Mandantenbrief Steuer Dezember 2017

Willitzer_Baumann_Schwed-Mandantenbrief-Steuer-Rechner-Unterlagen-Brille

3. Für alle Arbeitnehmer: Neuerungen beim Lohnsteuer-Ermäßigungsverfahren

Wichtig für alle Arbeitnehmer: Neuerungen beim Lohnsteuer-Ermäßigungsverfahren

Seit Anfang Oktober 2017 bereits können für den Veranlagungszeitraum 2018 Lohnsteuer-Ermäßigungsanträge beim Finanzamt eingereicht werden. Über diese Anträge wird ein Lohnsteuerfreibetrag bei Ihren elektronischen Lohnsteuerabzugsmerkmalen hinterlegt. Dieser Freibetrag wird dann bei Ihrer monatlichen Gehaltsabrechnung steuermindernd berücksichtigt, sodass Sie schon unterjährig mehr Netto vom Brutto erhalten.

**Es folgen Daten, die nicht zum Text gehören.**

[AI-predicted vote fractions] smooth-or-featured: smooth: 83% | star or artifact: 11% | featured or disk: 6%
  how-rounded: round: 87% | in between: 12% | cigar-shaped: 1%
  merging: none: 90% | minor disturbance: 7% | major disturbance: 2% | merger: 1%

Weiter hat die Eintragung eines Freibetrags im Lohnsteuer-Ermäßigungsverfahren jedoch auch zur Folge, dass der Arbeitnehmer grundsätzlich zur Abgabe einer Einkommensteuererklärung verpflichtet ist. Grundsätzlich deshalb, weil das Finanzamt bei der Eintragung lediglich eines Behinderten-Pauschbetrags und/oder eines Hinterbliebenen-Pauschbetrags auf die Pflicht zur Abgabe einer Einkommensteuererklärung verzichtet. In allen anderen Fällen der Eintragung eines Freibetrags im Lohnsteuerermäßigungs-Verfahren muss der Steuerpflichtige jedoch definitiv nach Ablauf des Jahres auch eine Einkommensteuererklärung beim Fiskus einreichen.

Steuerpflichtige, die für den Veranlagungszeitraum 2018 vom Lohnsteuerermäßigungs-Verfahren Gebrauch machen möchten, sollten spätestens bis zum 31.01.2018 einen entsprechenden Antrag gestellt haben. Nur wenn diese Frist eingehalten wird, gilt der beantragte Freibetrag ausnahmsweise rückwirkend ab dem Beginn des Veranlagungszeitraums 2018.

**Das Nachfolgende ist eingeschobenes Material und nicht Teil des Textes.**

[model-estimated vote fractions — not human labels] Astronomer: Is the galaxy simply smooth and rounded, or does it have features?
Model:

Anträge, die in späteren Monaten gestellt werden, können frühestens ab dem Folgemonat berücksichtigt werden. Dies bedeutet: Wird ein Freibetrag im Lohnsteuer-Ermäßigungsverfahren erst im Februar 2018 beantragt, kann dieser erst bei den Gehaltsabrechnungen ab März 2018 Berücksichtigung finden.

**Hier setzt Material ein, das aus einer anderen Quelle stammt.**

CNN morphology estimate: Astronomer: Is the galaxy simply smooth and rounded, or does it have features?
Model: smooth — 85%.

Die in der Datenbank der elektronischen Lohnsteuerabzugsmerkmale hinterlegten Freibeträge gelten dabei regelmäßig für zwei Jahre. Dies bedeutet für die Praxis auch: Steuerpflichtige, die bereits für 2017 ein Freibetrag für den Lohnsteuerabzug beantragt hatten, können sich grundsätzlich einen erneuten Antrag sparen, da dieser auch noch weiter für das Jahr 2018 gilt. Wer hingegen erneut oder erstmalig für das Lohnsteuerermäßigungs-Verfahren in 2018 ein neuen Freibetrag eingetragen haben möchte, kann im Formular dazu ankreuzen, dass dieser bis zum 31.12.2019 gelten soll. Wer das nicht möchte, kann hingegen alternativ auch beantragen, dass der Freibetrag nur ein Jahr, also nur für 2018, gelten soll. Dies steht insoweit in der freien Entscheidung eines jeden Steuerpflichtigen.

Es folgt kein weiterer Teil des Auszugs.